The mechanics for trading "WTI Crude Oil (WTI) Up or Down on May 27?" are the same as any other PolyGram event contract. Each YES share resolves to $1 if the event happens, or $0 if it doesn't. The current price between 0¢ and 100¢ is the market's probability estimate, set live by the order book.
$61K in lifetime turnover and $0 of resting liquidity puts this market in the above the median by volume for finance contracts on PolyGram. Order-book depth is thin — large orders may need to be split across the book or executed as limit orders.
Last 24 hours alone saw $58K in turnover, well above the lifetime daily-average for this market — a clear sign of news catalysing trader activity right now.
The market has been open for under a month — fresh enough that information asymmetry remains a real factor.
Higher-volume markets tend to have tighter spreads and faster price discovery — meaning the displayed YES/NO percentages are more likely to reflect the true crowd-implied probability rather than a single trader's directional view.
As of today, traders on Polymarket price this outcome at 0%. The number updates continuously as the order book clears. PolyGram mirrors the same live odds with locale-aware formatting and USDC settlement.
Resolution is sourced from https://pythdata.app/explore?search=WTI. Settlement is executed by the UMA optimistic oracle on Polygon, with a 2-hour dispute window before payouts clear.
This prediction market is scheduled to close on 27 May 2026. After the resolving event occurs, settlement typically clears within 24 hours once the UMA optimistic oracle confirms the outcome. All payouts are in USDC on the Polygon network.
To trade on this prediction market, create a free PolyGram account at polygram.ink, deposit USDC via Polygon, and place a YES or NO order on the outcome you believe in. You can learn more on our how-it-works page. Your maximum loss is limited to your stake — there is no leverage or margin.
When the outcome is determined, winning YES shares pay out $1.00 each in USDC, while losing shares pay $0. Settlement is handled by the UMA optimistic oracle on Polygon — a proposer submits the result, a two-hour dispute window opens, and if uncontested, payouts are distributed automatically.

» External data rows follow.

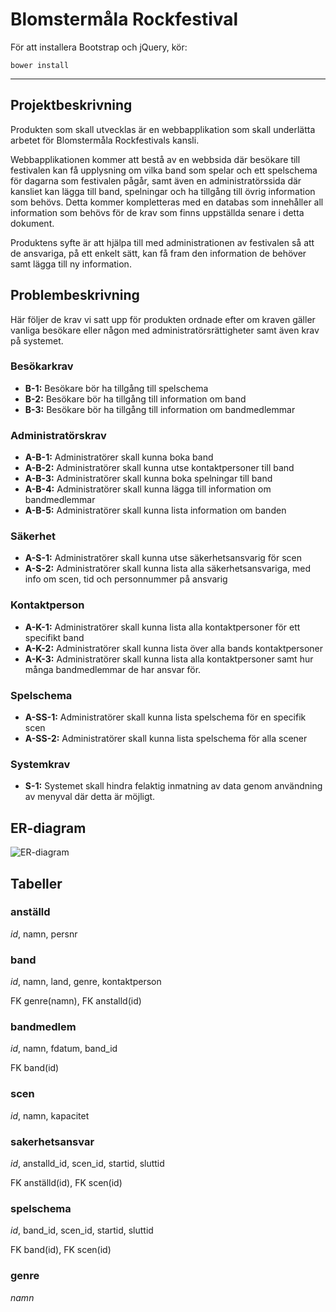 # Blomstermåla Rockfestival

För att installera Bootstrap och jQuery, kör:

    bower install


---


## Projektbeskrivning

Produkten som skall utvecklas är en webbapplikation som skall underlätta arbetet för Blomstermåla Rockfestivals kansli.

Webbapplikationen kommer att bestå av en webbsida där besökare till festivalen kan få upplysning om vilka band som spelar och ett spelschema för dagarna som festivalen pågår, samt även en administratörssida där kansliet kan lägga till band, spelningar och ha tillgång till övrig information som behövs. Detta kommer kompletteras med en databas som innehåller all information som behövs för de krav som finns uppställda senare i detta dokument.

Produktens syfte är att hjälpa till med administrationen av festivalen så att de ansvariga, på ett enkelt sätt, kan få fram den information de behöver samt lägga till ny information.


## Problembeskrivning

Här följer de krav vi satt upp för produkten ordnade efter om kraven gäller vanliga besökare eller någon med administratörsrättigheter samt även krav på systemet.

### Besökarkrav
* **B-1:**	Besökare bör ha tillgång till spelschema	
* **B-2:**	Besökare bör ha tillgång till information om band
* **B-3:**	Besökare bör ha tillgång till information om bandmedlemmar


### Administratörskrav
* **A-B-1:**	Administratörer skall kunna boka band	
* **A-B-2:**	Administratörer skall kunna utse kontaktpersoner till band	
* **A-B-3:**	Administratörer skall kunna boka spelningar till band
* **A-B-4:**	Administratörer skall kunna lägga till information om bandmedlemmar
* **A-B-5:**	Administratörer skall kunna lista information om banden


### Säkerhet
* **A-S-1:**	Administratörer skall kunna utse säkerhetsansvarig för scen
* **A-S-2:**	Administratörer skall kunna lista alla säkerhetsansvariga, med info om scen, tid och personnummer på ansvarig 


### Kontaktperson
* **A-K-1:**	Administratörer skall kunna lista alla kontaktpersoner för ett specifikt band
* **A-K-2:**	Administratörer skall kunna lista över alla bands kontaktpersoner
* **A-K-3:**	Administratörer skall kunna lista alla kontaktpersoner samt hur många bandmedlemmar de har ansvar för.


### Spelschema
* **A-SS-1:**	Administratörer skall kunna lista spelschema för en specifik scen
* **A-SS-2:**	Administratörer skall kunna lista spelschema för alla scener


### Systemkrav
* **S-1:** 		Systemet skall hindra felaktig inmatning av data genom användning av menyval där detta är möjligt.



## ER-diagram

![ER-diagram](http://rocketship.se/11294360_10153891873164097_143664670_o.jpg)



## Tabeller

### **anställd**
_id_, namn, persnr


### **band**

_id_, namn, land, genre, kontaktperson

FK genre(namn), FK anstalld(id)


### **bandmedlem**

_id_, namn, fdatum, band_id

FK band(id)


### **scen**

_id_, namn, kapacitet


### **sakerhetsansvar**

_id_, anstalld\_id, scen_id, startid, sluttid

FK anställd(id), FK scen(id)


### **spelschema**

_id_, band\_id, scen_id, startid, sluttid

FK band(id), FK scen(id)


### **genre**

_namn_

You can withdraw your winnings to any Polygon wallet.
Prediction-market positions can lose 100% of staked capital. Outcomes are uncertain by definition — historical accuracy of crowd-implied probabilities is high in aggregate but not for any single market. PolyGram does not provide investment advice. Trade only with capital you can afford to lose. For "WTI Crude Oil (WTI) Up or Down on May 27?", the considerations above apply directly — Macro-finance markets are scheduled events — the binary nature of the payoff means even a small statistical surprise (e.g. CPI 0.1pp above consensus) can resolve the entire position. Trade size should reflect the headline-shock potential of the underlying release.
Regulatory status varies by jurisdiction. Germany, the United States, and most EU countries treat Polymarket-style event contracts under one of three frameworks: financial derivative, gambling product, or unregulated novel asset. Consult local counsel before trading.